PROBLEM DETAILS
From the records below, set down exactly the lines starting with the line that contains "ขิตตทณฺฑํ แปลตามฉบับพม่า." and going on through the line that contains "ต่างๆ ตามสมควรแก่กรรม เช่น ถ้าเป็นฝ่ายกุศลให้". Nothing else is wanted.

Start of Block

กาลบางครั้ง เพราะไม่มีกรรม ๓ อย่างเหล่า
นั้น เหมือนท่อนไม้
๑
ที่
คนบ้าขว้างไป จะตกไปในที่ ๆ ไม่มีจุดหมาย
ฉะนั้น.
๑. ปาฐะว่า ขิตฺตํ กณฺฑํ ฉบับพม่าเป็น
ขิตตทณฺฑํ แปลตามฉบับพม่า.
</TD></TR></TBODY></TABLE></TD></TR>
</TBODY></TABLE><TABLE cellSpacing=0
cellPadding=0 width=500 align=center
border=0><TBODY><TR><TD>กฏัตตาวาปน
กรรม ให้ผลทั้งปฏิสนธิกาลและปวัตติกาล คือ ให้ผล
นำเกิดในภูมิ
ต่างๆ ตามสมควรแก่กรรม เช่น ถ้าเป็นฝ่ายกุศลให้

End of Block
Start of Block

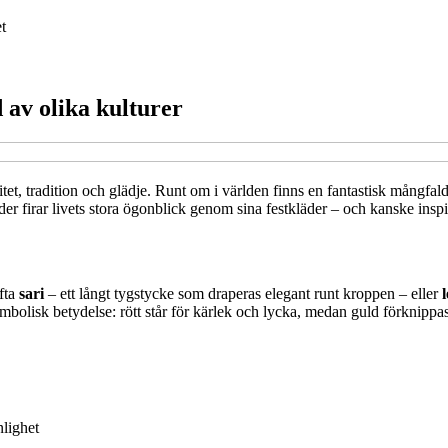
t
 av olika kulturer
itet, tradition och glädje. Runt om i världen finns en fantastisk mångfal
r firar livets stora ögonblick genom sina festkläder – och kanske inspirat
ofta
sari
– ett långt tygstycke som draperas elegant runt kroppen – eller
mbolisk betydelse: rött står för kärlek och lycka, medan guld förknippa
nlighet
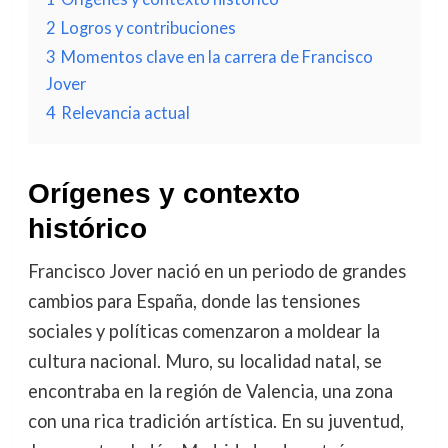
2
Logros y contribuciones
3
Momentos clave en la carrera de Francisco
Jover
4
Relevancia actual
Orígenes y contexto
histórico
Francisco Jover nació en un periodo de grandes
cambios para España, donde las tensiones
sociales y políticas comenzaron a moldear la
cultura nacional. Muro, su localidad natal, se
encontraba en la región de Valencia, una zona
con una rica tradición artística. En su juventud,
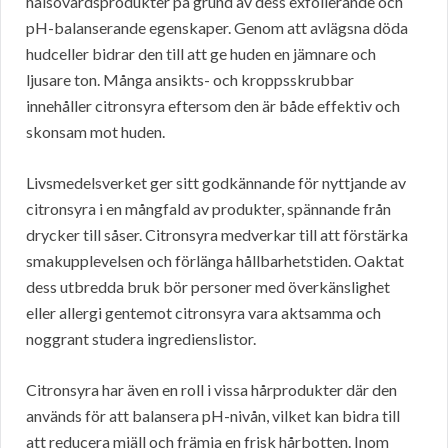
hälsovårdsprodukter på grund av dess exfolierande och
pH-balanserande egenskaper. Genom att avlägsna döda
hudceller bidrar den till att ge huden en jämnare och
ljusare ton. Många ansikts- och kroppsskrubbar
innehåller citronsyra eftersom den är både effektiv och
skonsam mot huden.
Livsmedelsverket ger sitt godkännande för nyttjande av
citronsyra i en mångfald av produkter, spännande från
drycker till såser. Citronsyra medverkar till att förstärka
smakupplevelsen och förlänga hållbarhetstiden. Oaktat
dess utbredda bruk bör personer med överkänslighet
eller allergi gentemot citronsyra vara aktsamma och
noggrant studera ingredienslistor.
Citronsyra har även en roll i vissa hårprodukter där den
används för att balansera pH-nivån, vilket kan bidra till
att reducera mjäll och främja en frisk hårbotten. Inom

End of Block

EXPECTED ANSWER
ขิตตทณฺฑํ แปลตามฉบับพม่า.
</TD></TR></TBODY></TABLE></TD></TR>
</TBODY></TABLE><TABLE cellSpacing=0
cellPadding=0 width=500 align=center
border=0><TBODY><TR><TD>กฏัตตาวาปน
กรรม ให้ผลทั้งปฏิสนธิกาลและปวัตติกาล คือ ให้ผล
นำเกิดในภูมิ
ต่างๆ ตามสมควรแก่กรรม เช่น ถ้าเป็นฝ่ายกุศลให้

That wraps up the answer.